I had to take an online class for work, so I chose one on time management. An easy basic that I could do without thinking about it.

Until I was hearing the systems the teacher was pushing. I knew all this!
This was basic, stuff I was already and expert at.

Except.

I realized I’d lost my expertise. I’d put these skills down on the side of this road.

Can I pick it up again? Am I ready?

Questions must be asked.

Last week I walked a labyrinth. I’ve talked before about the joy I have in walking the twisted meditative path I find in a labyrinth.  Last time I walked one was before this cancer journey.

And this time, I went into the labyrinth and walked layers of time. While in the present, I remembered who I was the first time I walked it. I remembered the push and the urgency I felt, the drive to get THERE.

What is there has changed significantly. The surroundings have added so much to the way. 

I am thinking, these new old habits are changed too. I’m seeing how things fit together, now that I’ve experienced a different way of attacking my basics. 

New systems could replace automatic habits. 

Transformation

A marvelous part of my home is the gentle sunshine. Plants grow because we water them. Grass and flowers, vines and trees have a cycle I have watched for decades

My home in Alaska had plants, but not ones that we planted. The trees and shrubs came with. They self-planted and grew and watered themselves from the melted snow left behind over the summer.                      

Los Angeles County doesn’t leave water behind. We have watering systems.

And we have fruit trees we’ve planted. Citrus in particular, and I can see trees in neighbors yards and even my own. When they are in season, bright bulging fruit hang on the branches.

It’s still miraculous to me. Fruit trees were an impossible mystery to my young self.

Now I grow several different kinds. That means I have miracles within reach.

My orange tree is blossoming. It is covered with white buds, with a very few opened up into flowers that waft an extraordinary perfume.

I was there last season, when the blossoms came in. Then the petals fell and the tiny hard green spheres remained to swell all summer. Those that hung on to the tree became the succulent fruit for eating.
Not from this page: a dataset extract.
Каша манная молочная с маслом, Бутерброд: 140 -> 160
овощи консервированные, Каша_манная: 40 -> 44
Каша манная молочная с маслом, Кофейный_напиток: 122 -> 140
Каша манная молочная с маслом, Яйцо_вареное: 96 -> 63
I look forward to those fruits. I talk to the tree and anticipate what kind of crop I will get each year.

I was there when the tree was planted. It was a slip of a tree, about 3 feet tall. Not a baby.

Not a seed.

I have grown plants from seeds. I think of cilantro seeds I’ve put in the ground. The tiny hard balls can sprout and grow into the leaves I like to put in my food.
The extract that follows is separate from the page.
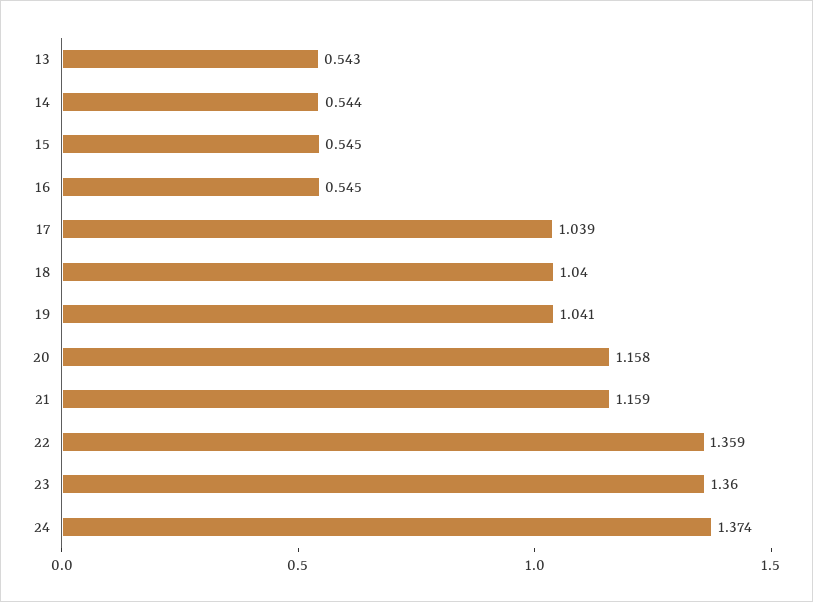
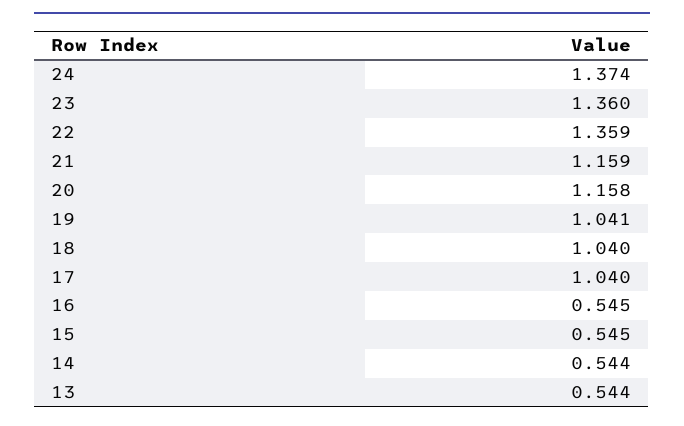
13: 0.543 -> 0.544
17: 1.039 -> 1.04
It take a week or two…Or more…for those seeds to sprout. They come up in a two leaf combo, a little like arching rabbit ears. I didn’t expect that, because the harvested cilantro plants don’t look like that. The leaves look totally different. The first time I saw this sprout I pulled it because I thought it was a weed.

It didn’t look like I thought it would. I ruined the work I’d done in the intentional planting of the seeds because I thought I knew better.

I know they are miracles. An ordinary common miracle, and a miracle nonetheless. It speaks to me as I long for great things. I have ideas, dreams and desires. 

I’m trying to make progress toward those things. And I get in my way and ruin the progress. Hard as I try, I can’t know how everything will come out along the way. I have to leave room for what will come.

There are a lot of transformations between the seeds and the fruit.